Work instruction — First find the line with "[00:00.000]" in the entries below, then set down exactly every line through the line with "39: (486, 166, 1.40)", that line included.

________

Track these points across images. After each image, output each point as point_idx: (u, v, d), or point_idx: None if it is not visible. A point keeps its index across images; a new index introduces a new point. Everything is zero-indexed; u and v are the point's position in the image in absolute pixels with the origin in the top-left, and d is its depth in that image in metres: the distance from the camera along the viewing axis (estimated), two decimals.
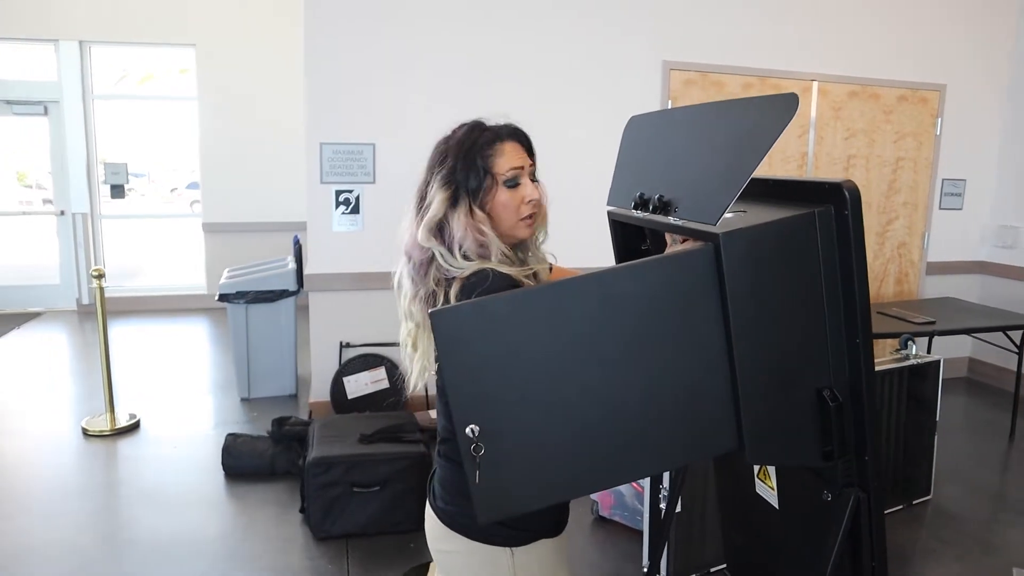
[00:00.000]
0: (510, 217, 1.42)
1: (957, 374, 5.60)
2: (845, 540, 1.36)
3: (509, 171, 1.41)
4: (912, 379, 3.45)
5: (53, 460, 3.93)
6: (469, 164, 1.39)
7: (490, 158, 1.40)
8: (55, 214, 7.43)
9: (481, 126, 1.45)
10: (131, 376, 5.25)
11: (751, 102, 1.30)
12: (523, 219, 1.43)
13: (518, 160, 1.42)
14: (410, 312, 1.46)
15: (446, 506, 1.47)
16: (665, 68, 4.61)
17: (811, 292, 1.28)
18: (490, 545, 1.42)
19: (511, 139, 1.43)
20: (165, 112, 8.40)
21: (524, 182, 1.43)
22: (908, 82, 5.11)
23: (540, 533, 1.45)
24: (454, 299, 1.33)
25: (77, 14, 6.96)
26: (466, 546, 1.44)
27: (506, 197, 1.41)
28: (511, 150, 1.42)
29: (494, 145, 1.41)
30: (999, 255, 5.47)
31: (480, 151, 1.40)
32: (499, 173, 1.40)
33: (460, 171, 1.40)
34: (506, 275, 1.34)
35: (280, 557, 3.04)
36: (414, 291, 1.44)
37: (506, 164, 1.41)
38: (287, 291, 4.87)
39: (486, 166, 1.40)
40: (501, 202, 1.41)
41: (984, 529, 3.39)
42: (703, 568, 2.87)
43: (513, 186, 1.42)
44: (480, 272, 1.34)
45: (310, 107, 4.14)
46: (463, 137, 1.42)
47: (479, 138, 1.42)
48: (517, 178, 1.42)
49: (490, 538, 1.42)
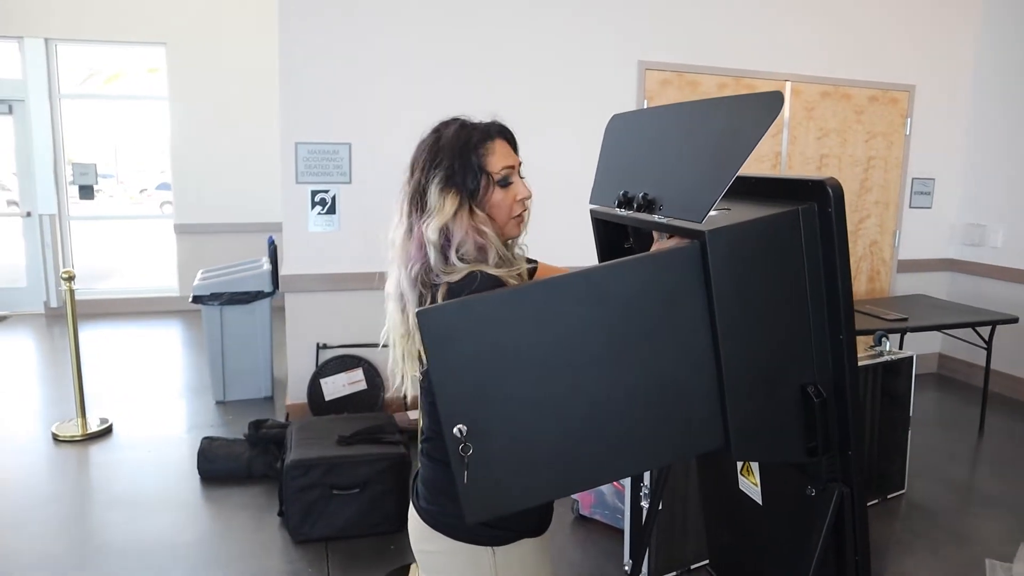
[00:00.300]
0: (503, 216, 1.41)
1: (928, 370, 5.70)
2: (829, 535, 1.38)
3: (502, 170, 1.39)
4: (886, 375, 3.51)
5: (23, 467, 3.84)
6: (465, 164, 1.37)
7: (484, 157, 1.38)
8: (21, 215, 7.28)
9: (470, 124, 1.42)
10: (102, 380, 5.15)
11: (735, 100, 1.31)
12: (514, 217, 1.43)
13: (509, 159, 1.41)
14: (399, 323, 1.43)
15: (428, 506, 1.46)
16: (641, 68, 4.63)
17: (795, 289, 1.29)
18: (472, 545, 1.42)
19: (500, 137, 1.42)
20: (134, 112, 8.27)
21: (515, 180, 1.42)
22: (878, 83, 5.19)
23: (522, 533, 1.44)
24: (441, 300, 1.31)
25: (43, 11, 6.82)
26: (449, 546, 1.43)
27: (500, 196, 1.40)
28: (501, 148, 1.41)
29: (486, 143, 1.39)
30: (967, 252, 5.58)
31: (474, 150, 1.38)
32: (494, 172, 1.39)
33: (458, 171, 1.37)
34: (494, 277, 1.32)
35: (259, 561, 3.00)
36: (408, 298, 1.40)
37: (499, 163, 1.39)
38: (262, 292, 4.82)
39: (481, 165, 1.38)
40: (495, 202, 1.39)
41: (957, 522, 3.45)
42: (684, 565, 2.88)
43: (506, 185, 1.40)
44: (468, 275, 1.31)
45: (285, 106, 4.10)
46: (455, 136, 1.39)
47: (471, 137, 1.39)
48: (509, 177, 1.41)
49: (472, 538, 1.41)
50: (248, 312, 4.80)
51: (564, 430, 1.21)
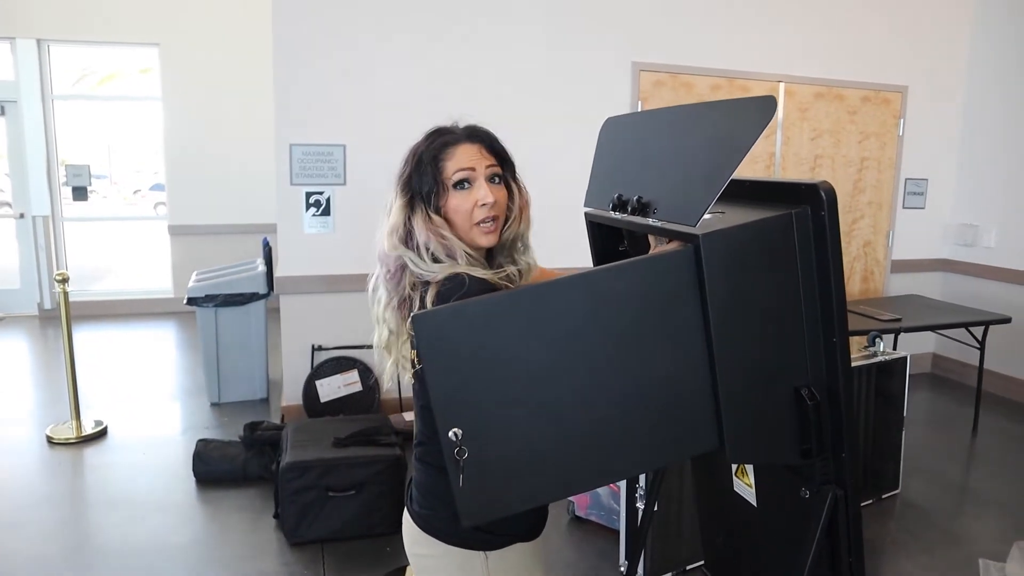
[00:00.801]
0: (463, 222, 1.38)
1: (921, 370, 5.72)
2: (823, 537, 1.39)
3: (455, 173, 1.37)
4: (880, 376, 3.52)
5: (17, 469, 3.82)
6: (421, 169, 1.38)
7: (440, 162, 1.38)
8: (14, 217, 7.25)
9: (440, 131, 1.43)
10: (97, 382, 5.14)
11: (729, 104, 1.32)
12: (478, 224, 1.38)
13: (468, 161, 1.38)
14: (383, 318, 1.44)
15: (421, 509, 1.46)
16: (635, 69, 4.64)
17: (789, 292, 1.29)
18: (464, 549, 1.41)
19: (467, 141, 1.40)
20: (127, 113, 8.25)
21: (477, 184, 1.38)
22: (871, 83, 5.21)
23: (515, 537, 1.44)
24: (430, 305, 1.31)
25: (35, 11, 6.79)
26: (441, 550, 1.43)
27: (457, 201, 1.37)
28: (463, 152, 1.38)
29: (446, 149, 1.38)
30: (960, 253, 5.61)
31: (432, 155, 1.38)
32: (446, 177, 1.37)
33: (414, 177, 1.38)
34: (482, 279, 1.32)
35: (254, 563, 3.00)
36: (388, 298, 1.43)
37: (453, 167, 1.37)
38: (257, 294, 4.81)
39: (436, 170, 1.37)
40: (452, 206, 1.37)
41: (951, 521, 3.46)
42: (679, 566, 2.89)
43: (462, 188, 1.37)
44: (456, 277, 1.31)
45: (279, 108, 4.09)
46: (420, 143, 1.41)
47: (433, 143, 1.40)
48: (466, 180, 1.37)
49: (464, 542, 1.41)
50: (243, 314, 4.80)
51: (559, 433, 1.21)
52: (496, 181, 1.41)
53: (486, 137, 1.43)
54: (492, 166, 1.40)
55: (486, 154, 1.40)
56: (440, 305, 1.28)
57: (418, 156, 1.39)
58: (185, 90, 7.18)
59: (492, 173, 1.40)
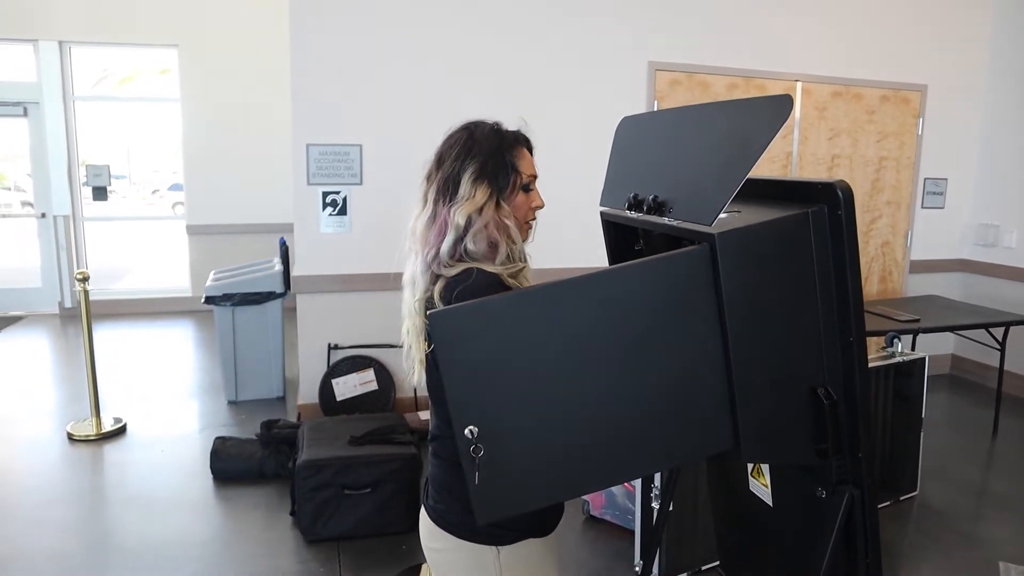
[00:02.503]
0: (519, 219, 1.48)
1: (940, 371, 5.66)
2: (840, 537, 1.38)
3: (528, 176, 1.49)
4: (898, 377, 3.49)
5: (38, 466, 3.88)
6: (499, 161, 1.44)
7: (516, 159, 1.46)
8: (36, 216, 7.35)
9: (502, 128, 1.50)
10: (116, 380, 5.19)
11: (745, 103, 1.31)
12: (526, 223, 1.51)
13: (533, 168, 1.51)
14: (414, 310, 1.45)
15: (435, 504, 1.49)
16: (651, 68, 4.63)
17: (805, 291, 1.29)
18: (477, 544, 1.43)
19: (525, 146, 1.51)
20: (147, 113, 8.34)
21: (535, 189, 1.52)
22: (890, 83, 5.17)
23: (527, 533, 1.45)
24: (438, 295, 1.36)
25: (57, 14, 6.88)
26: (454, 544, 1.45)
27: (521, 200, 1.48)
28: (527, 156, 1.50)
29: (517, 147, 1.48)
30: (980, 253, 5.55)
31: (507, 150, 1.46)
32: (523, 174, 1.47)
33: (491, 167, 1.43)
34: (490, 273, 1.37)
35: (270, 561, 3.02)
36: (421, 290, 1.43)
37: (527, 169, 1.49)
38: (274, 293, 4.84)
39: (515, 165, 1.46)
40: (516, 203, 1.47)
41: (969, 524, 3.43)
42: (695, 566, 2.88)
43: (528, 191, 1.49)
44: (465, 271, 1.37)
45: (296, 108, 4.12)
46: (490, 135, 1.46)
47: (504, 138, 1.47)
48: (532, 184, 1.50)
49: (476, 536, 1.43)
50: (260, 313, 4.83)
51: (574, 432, 1.22)
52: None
53: (532, 147, 1.54)
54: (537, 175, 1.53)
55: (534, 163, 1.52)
56: (447, 295, 1.34)
57: (494, 147, 1.45)
58: (203, 91, 7.24)
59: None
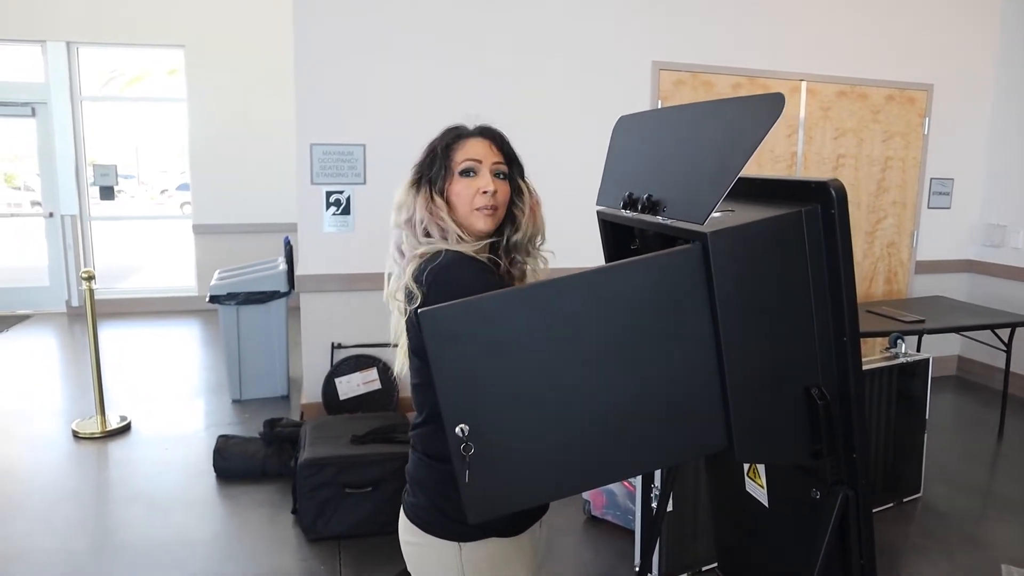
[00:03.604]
0: (464, 206, 1.47)
1: (946, 372, 5.63)
2: (834, 538, 1.37)
3: (464, 161, 1.47)
4: (902, 377, 3.47)
5: (43, 463, 3.90)
6: (432, 156, 1.50)
7: (451, 150, 1.49)
8: (44, 216, 7.39)
9: (455, 127, 1.53)
10: (122, 378, 5.22)
11: (738, 102, 1.31)
12: (478, 209, 1.46)
13: (477, 153, 1.48)
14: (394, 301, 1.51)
15: (408, 497, 1.52)
16: (655, 68, 4.62)
17: (799, 291, 1.28)
18: (440, 539, 1.45)
19: (479, 136, 1.51)
20: (154, 114, 8.38)
21: (482, 174, 1.48)
22: (896, 82, 5.15)
23: (490, 531, 1.44)
24: (410, 277, 1.39)
25: (64, 15, 6.92)
26: (420, 538, 1.48)
27: (460, 186, 1.47)
28: (473, 144, 1.49)
29: (458, 140, 1.50)
30: (987, 254, 5.51)
31: (445, 145, 1.49)
32: (454, 164, 1.48)
33: (425, 163, 1.50)
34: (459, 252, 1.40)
35: (272, 558, 3.03)
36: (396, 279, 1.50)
37: (463, 156, 1.48)
38: (278, 292, 4.86)
39: (445, 156, 1.48)
40: (455, 191, 1.47)
41: (973, 526, 3.41)
42: (695, 567, 2.88)
43: (468, 176, 1.47)
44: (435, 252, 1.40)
45: (300, 108, 4.13)
46: (436, 137, 1.53)
47: (448, 135, 1.51)
48: (472, 169, 1.47)
49: (441, 532, 1.45)
50: (264, 312, 4.85)
51: (566, 430, 1.21)
52: (501, 177, 1.50)
53: (496, 136, 1.53)
54: (499, 163, 1.50)
55: (495, 151, 1.50)
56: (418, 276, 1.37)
57: (432, 146, 1.52)
58: (209, 91, 7.27)
59: (497, 169, 1.49)
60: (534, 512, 1.53)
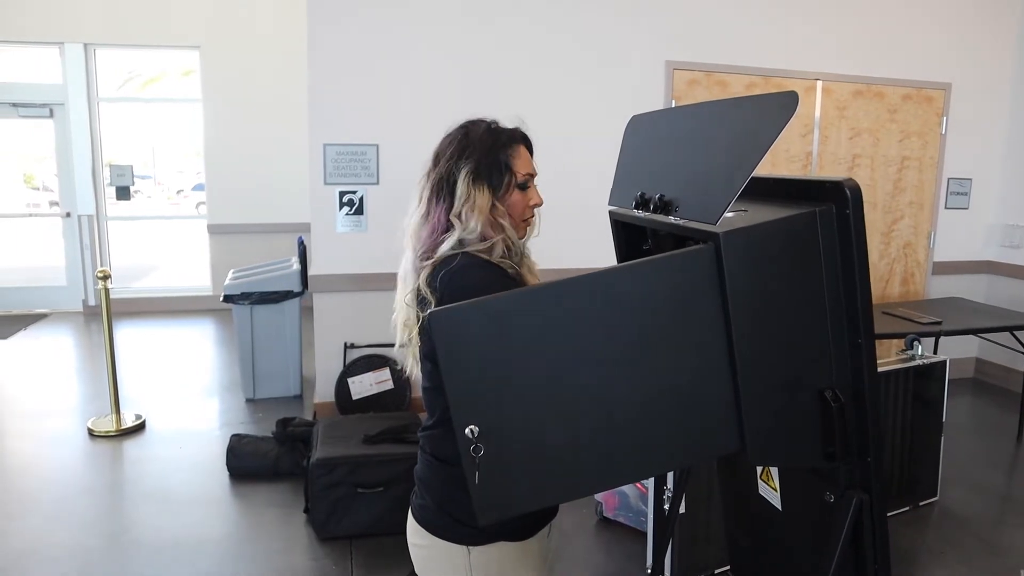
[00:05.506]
0: (516, 216, 1.49)
1: (964, 375, 5.57)
2: (848, 542, 1.35)
3: (524, 174, 1.49)
4: (918, 380, 3.44)
5: (59, 461, 3.94)
6: (493, 161, 1.45)
7: (511, 158, 1.47)
8: (61, 216, 7.46)
9: (498, 126, 1.51)
10: (137, 377, 5.26)
11: (751, 101, 1.29)
12: (523, 221, 1.51)
13: (530, 166, 1.51)
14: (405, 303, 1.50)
15: (416, 499, 1.52)
16: (668, 68, 4.60)
17: (812, 292, 1.27)
18: (448, 542, 1.44)
19: (523, 144, 1.51)
20: (171, 114, 8.44)
21: (532, 187, 1.52)
22: (913, 81, 5.09)
23: (499, 535, 1.44)
24: (424, 282, 1.38)
25: (82, 17, 6.99)
26: (428, 540, 1.47)
27: (517, 198, 1.48)
28: (524, 154, 1.50)
29: (513, 146, 1.48)
30: (1006, 255, 5.45)
31: (502, 149, 1.47)
32: (518, 173, 1.48)
33: (485, 166, 1.45)
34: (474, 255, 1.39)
35: (284, 557, 3.04)
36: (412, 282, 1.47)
37: (523, 167, 1.49)
38: (291, 292, 4.88)
39: (509, 164, 1.47)
40: (512, 202, 1.48)
41: (991, 531, 3.37)
42: (707, 569, 2.86)
43: (524, 189, 1.49)
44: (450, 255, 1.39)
45: (313, 108, 4.15)
46: (485, 134, 1.48)
47: (499, 137, 1.48)
48: (528, 182, 1.50)
49: (449, 535, 1.44)
50: (278, 311, 4.87)
51: (576, 432, 1.20)
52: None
53: (531, 144, 1.55)
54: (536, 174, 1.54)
55: (532, 160, 1.53)
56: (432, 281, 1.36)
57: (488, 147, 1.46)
58: (224, 92, 7.31)
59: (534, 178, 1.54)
60: (543, 516, 1.52)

________

Answer below —
[00:00.000]
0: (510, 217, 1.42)
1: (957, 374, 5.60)
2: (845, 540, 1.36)
3: (509, 171, 1.41)
4: (912, 379, 3.45)
5: (53, 460, 3.93)
6: (469, 164, 1.39)
7: (490, 158, 1.40)
8: (55, 214, 7.43)
9: (481, 126, 1.45)
10: (131, 376, 5.25)
11: (751, 102, 1.30)
12: (523, 219, 1.43)
13: (518, 160, 1.42)
14: (410, 312, 1.46)
15: (446, 506, 1.47)
16: (665, 68, 4.61)
17: (811, 292, 1.28)
18: (490, 545, 1.42)
19: (511, 139, 1.43)
20: (165, 112, 8.40)
21: (524, 182, 1.43)
22: (908, 82, 5.11)
23: (540, 533, 1.45)
24: (454, 299, 1.33)
25: (77, 14, 6.96)
26: (466, 546, 1.44)
27: (506, 197, 1.41)
28: (511, 150, 1.42)
29: (494, 145, 1.41)
30: (999, 255, 5.47)
31: (480, 151, 1.40)
32: (499, 173, 1.40)
33: (460, 171, 1.40)
34: (506, 275, 1.34)
35: (280, 557, 3.04)
36: (414, 291, 1.44)
37: (506, 164, 1.41)
38: (287, 291, 4.87)
39: (486, 166, 1.40)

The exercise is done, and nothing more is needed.